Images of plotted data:

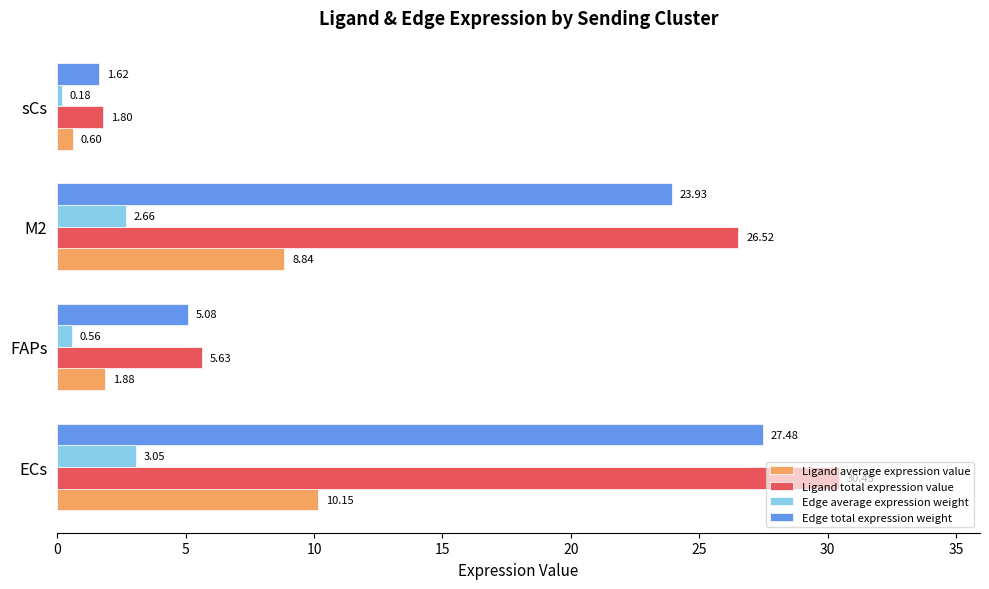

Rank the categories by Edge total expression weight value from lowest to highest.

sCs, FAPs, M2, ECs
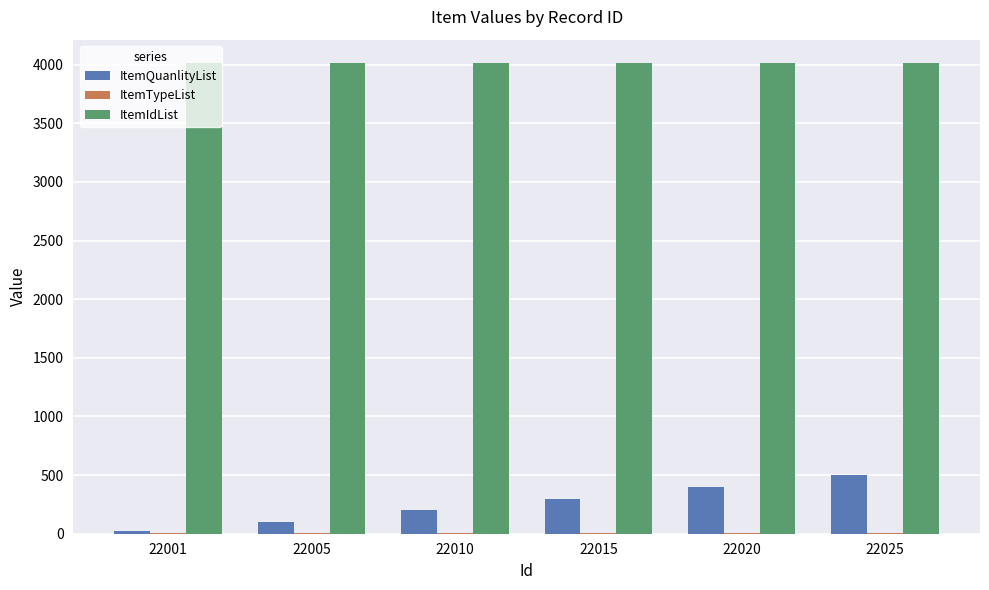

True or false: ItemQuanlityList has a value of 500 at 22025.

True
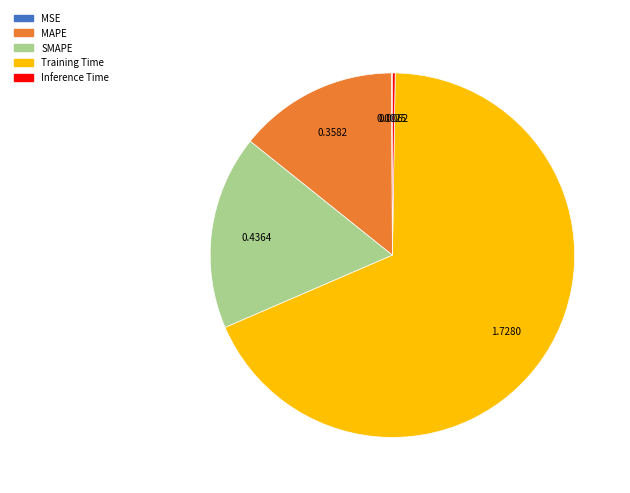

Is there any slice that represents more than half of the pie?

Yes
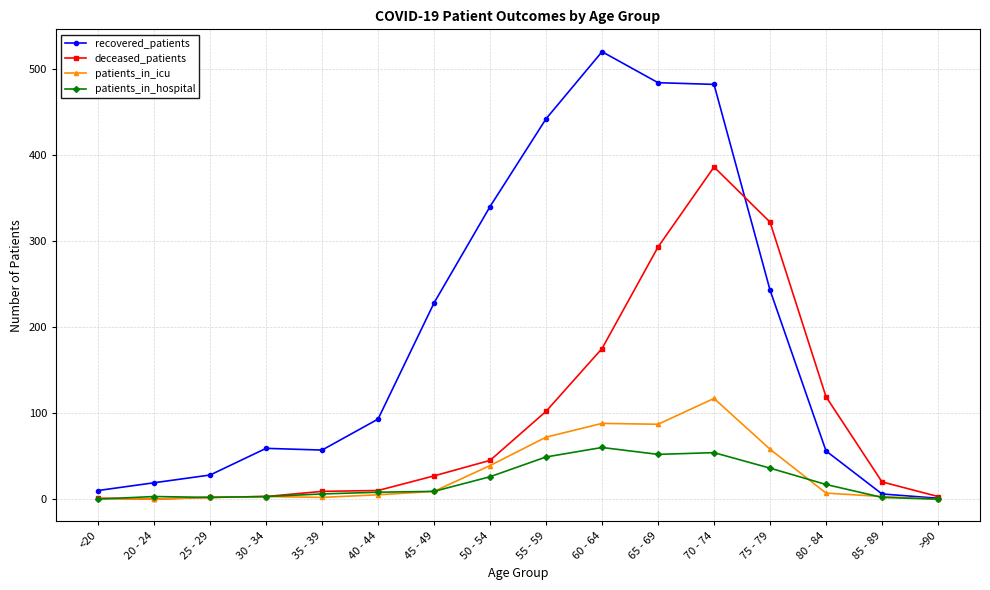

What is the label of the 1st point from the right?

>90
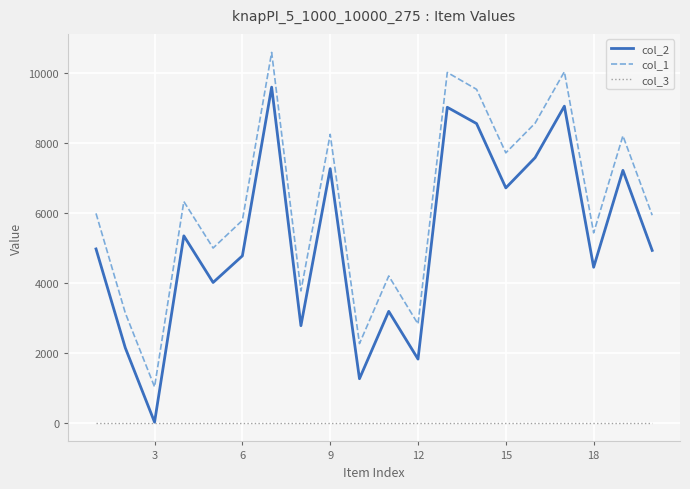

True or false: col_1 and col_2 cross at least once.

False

• JOB: Pull out the text lines of every entry above word for word, leaving the pictures out.

• RESPONSE BOX:
Rank the categories by Edge total expression weight value from lowest to highest.

sCs, FAPs, M2, ECs

True or false: ItemQuanlityList has a value of 500 at 22025.

True

Is there any slice that represents more than half of the pie?

Yes

What is the label of the 1st point from the right?

>90

True or false: col_1 and col_2 cross at least once.

False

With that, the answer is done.